Pets at school can add expenses, limit housing

When heading off to school, it’s hard to leave behind the comforts of home. Students may miss a family pet living at home during the school year.

To ease these feelings, some students choose to keep a pet in in their apartment at school.

Megan Pfeffer, a recent graduate from the University, will be moving in to a pet-friendly unit in Champaign with her dog.

When she moves in to her new apartment, she will have to pay a pet deposit every month.

Many realtors require pet deposits, which can vary by landlord. Pet-friendly apartments can often be more expensive because of this payment.

“As long as your pet doesn’t tear everything up, you get (the money) back,” Pfeffer said.

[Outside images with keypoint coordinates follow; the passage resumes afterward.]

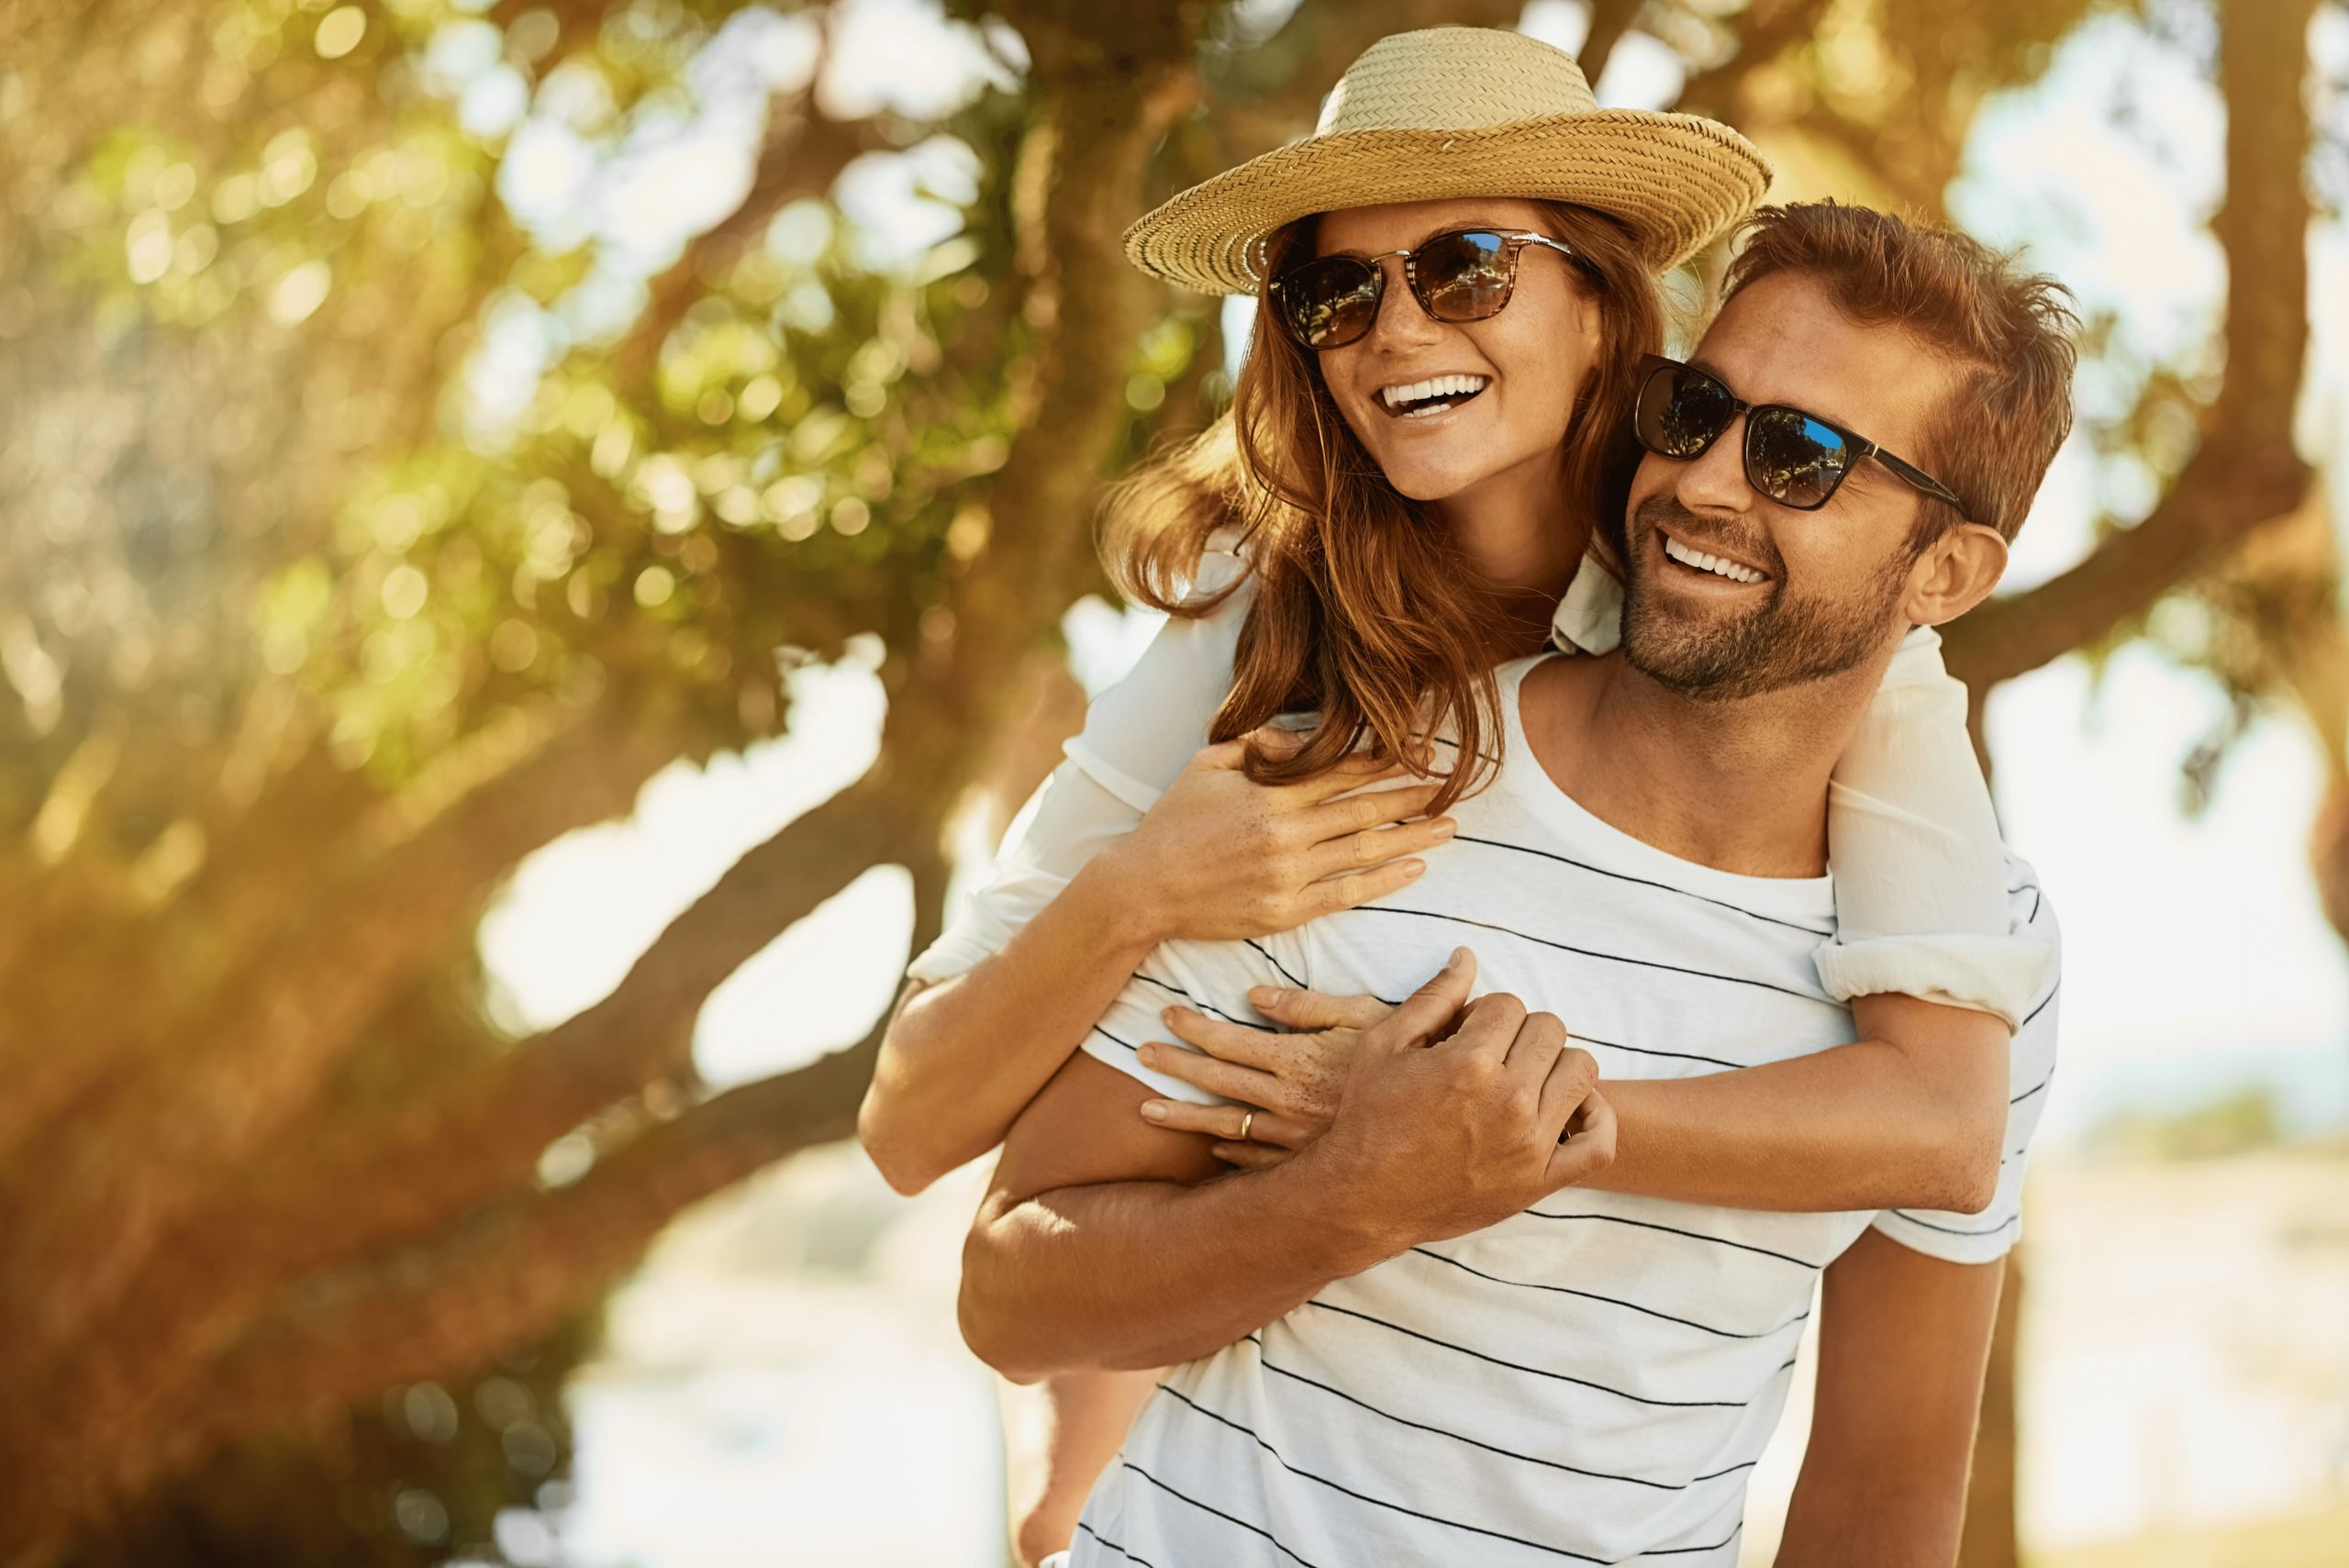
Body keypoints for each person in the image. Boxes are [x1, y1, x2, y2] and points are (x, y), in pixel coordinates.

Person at [860, 26, 2057, 1562]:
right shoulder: (1280, 671)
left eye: (1468, 267)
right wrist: (1149, 890)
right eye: (1336, 293)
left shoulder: (1808, 654)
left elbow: (1945, 1124)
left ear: (1602, 301)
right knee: (1070, 1479)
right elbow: (925, 1147)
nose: (1396, 330)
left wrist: (1490, 1128)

According to Esther Patt, coordinator of the Tenant Union, the most common type of pet deposit is refundable, “but a landlord will charge for cleaning and deodorizing the carpet, and spraying for fleas.”

There are also some landlords who charge a higher rent as well as a pet deposit or may ask for one pet deposit per animal, she said.

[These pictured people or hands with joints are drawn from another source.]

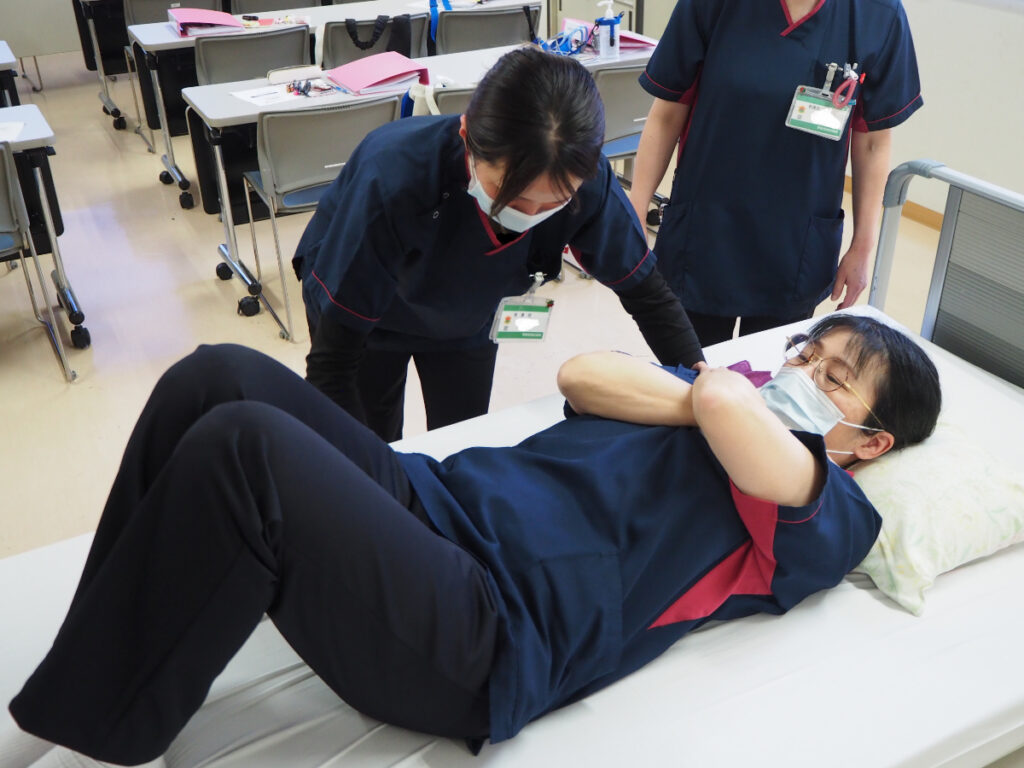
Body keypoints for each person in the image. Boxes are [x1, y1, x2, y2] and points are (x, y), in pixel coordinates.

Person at [9, 314, 941, 765]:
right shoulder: (704, 396)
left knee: (243, 451)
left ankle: (98, 731)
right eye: (806, 352)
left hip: (488, 625)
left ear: (873, 442)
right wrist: (701, 394)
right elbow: (584, 372)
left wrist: (721, 393)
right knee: (216, 377)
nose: (803, 370)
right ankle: (102, 643)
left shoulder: (828, 505)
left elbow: (731, 406)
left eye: (836, 377)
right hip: (435, 499)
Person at [295, 45, 704, 442]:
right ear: (466, 136)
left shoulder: (586, 181)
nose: (530, 214)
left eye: (554, 202)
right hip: (369, 320)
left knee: (462, 435)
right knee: (373, 437)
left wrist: (702, 380)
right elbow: (333, 365)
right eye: (512, 197)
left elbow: (647, 294)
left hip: (470, 317)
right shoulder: (393, 177)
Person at [629, 0, 923, 345]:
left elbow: (873, 142)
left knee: (772, 370)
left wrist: (862, 246)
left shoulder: (879, 14)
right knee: (691, 368)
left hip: (796, 245)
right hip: (705, 232)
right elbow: (667, 112)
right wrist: (635, 210)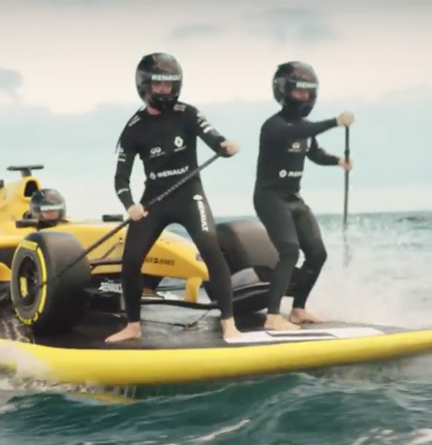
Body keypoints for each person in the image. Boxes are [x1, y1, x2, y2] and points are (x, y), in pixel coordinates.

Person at [105, 52, 241, 343]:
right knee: (130, 260)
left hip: (190, 195)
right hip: (154, 201)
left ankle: (229, 322)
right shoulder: (133, 129)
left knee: (209, 247)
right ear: (145, 86)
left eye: (169, 85)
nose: (164, 90)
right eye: (158, 85)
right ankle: (133, 325)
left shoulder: (188, 113)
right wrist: (130, 205)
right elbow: (120, 178)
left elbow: (213, 137)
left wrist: (225, 145)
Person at [253, 61, 354, 331]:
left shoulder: (306, 127)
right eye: (298, 92)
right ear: (283, 91)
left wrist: (337, 161)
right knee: (290, 250)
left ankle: (298, 310)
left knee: (317, 253)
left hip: (293, 198)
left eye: (308, 93)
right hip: (269, 197)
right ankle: (273, 316)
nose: (304, 98)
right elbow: (297, 132)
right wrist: (334, 122)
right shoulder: (274, 126)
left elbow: (314, 152)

Patt believes it is important for tenants to know what any deposit entails, whether it be general or for a pet.

“If you are paying a $300 non-refundable (pet) deposit, you are not going to want to have the cost of flea spraying and deoderizing the carpet taken from your regular deposit,” Patt said.

Many pet-friendly apartments do not come without limits.

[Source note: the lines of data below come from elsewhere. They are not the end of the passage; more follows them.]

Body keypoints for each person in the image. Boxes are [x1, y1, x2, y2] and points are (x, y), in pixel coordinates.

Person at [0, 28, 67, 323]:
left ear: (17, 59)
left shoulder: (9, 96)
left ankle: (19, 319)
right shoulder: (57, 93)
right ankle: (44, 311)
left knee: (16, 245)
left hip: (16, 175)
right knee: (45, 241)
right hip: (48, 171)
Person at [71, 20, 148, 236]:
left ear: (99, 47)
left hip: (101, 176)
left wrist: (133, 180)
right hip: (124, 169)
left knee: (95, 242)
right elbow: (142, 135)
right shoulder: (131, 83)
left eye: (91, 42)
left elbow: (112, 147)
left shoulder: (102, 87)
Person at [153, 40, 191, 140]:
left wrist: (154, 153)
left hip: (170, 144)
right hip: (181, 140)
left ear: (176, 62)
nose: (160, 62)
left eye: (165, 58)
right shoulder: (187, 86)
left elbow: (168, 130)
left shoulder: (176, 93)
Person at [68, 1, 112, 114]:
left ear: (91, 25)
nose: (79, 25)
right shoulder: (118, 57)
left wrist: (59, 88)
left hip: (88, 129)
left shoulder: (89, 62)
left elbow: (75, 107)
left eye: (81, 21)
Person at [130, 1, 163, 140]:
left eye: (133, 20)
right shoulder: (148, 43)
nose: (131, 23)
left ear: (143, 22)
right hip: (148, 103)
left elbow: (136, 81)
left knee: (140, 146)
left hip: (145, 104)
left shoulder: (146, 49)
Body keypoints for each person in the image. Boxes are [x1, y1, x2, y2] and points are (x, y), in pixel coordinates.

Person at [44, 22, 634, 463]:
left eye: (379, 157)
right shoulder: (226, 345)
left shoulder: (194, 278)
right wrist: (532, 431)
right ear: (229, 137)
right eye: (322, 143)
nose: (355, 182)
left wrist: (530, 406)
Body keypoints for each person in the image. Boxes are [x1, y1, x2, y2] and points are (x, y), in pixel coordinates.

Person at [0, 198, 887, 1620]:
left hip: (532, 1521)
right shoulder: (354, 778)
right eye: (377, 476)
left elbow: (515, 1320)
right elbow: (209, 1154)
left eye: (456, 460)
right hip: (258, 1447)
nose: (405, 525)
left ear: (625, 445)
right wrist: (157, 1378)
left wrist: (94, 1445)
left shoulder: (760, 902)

“A lot of landlords off campus will allow cats and ferrets but not dogs because they bark,” Patt said.

Even units that allow dogs are specific about the type of breed. Ramshaw Real Estate does not allow German shepherds or pitbulls in its pet-friendly units. The size of the dog is also an important issue.

“Usually dogs have a weight limit of 35 pounds or less,” said Carolyn Crawford, leasing coordinator for Ramshaw.

There are also strict consequences for students who allow a pets in their apartment but do not live in a pet-friendly unit. Students can be evicted whether or not they own the animal.

If a unit is not deemed pet-friendly, the tenant is held responsible when a pet is found in their apartment.

“Just about every lease says no pets without the landlord’s written consent,” Patt said. “The big way we see students hurt the most is when they violate the no-pet clause. (It is reflected) in the deposit when they move out,” Patt said.

According to Crawford, Ramshaw gives residents a written notice that they are in violation of their lease.

They are charged $50 for each day the pet remains in the unit.

Patt believes students who do not already have a furry friend should not seek one out during their time at the University.

“If you don’t already have a pet, don’t get (one) while you are a student because even a hamster or a ferret, and especially a cat, limit your choice of housing,” Patt said.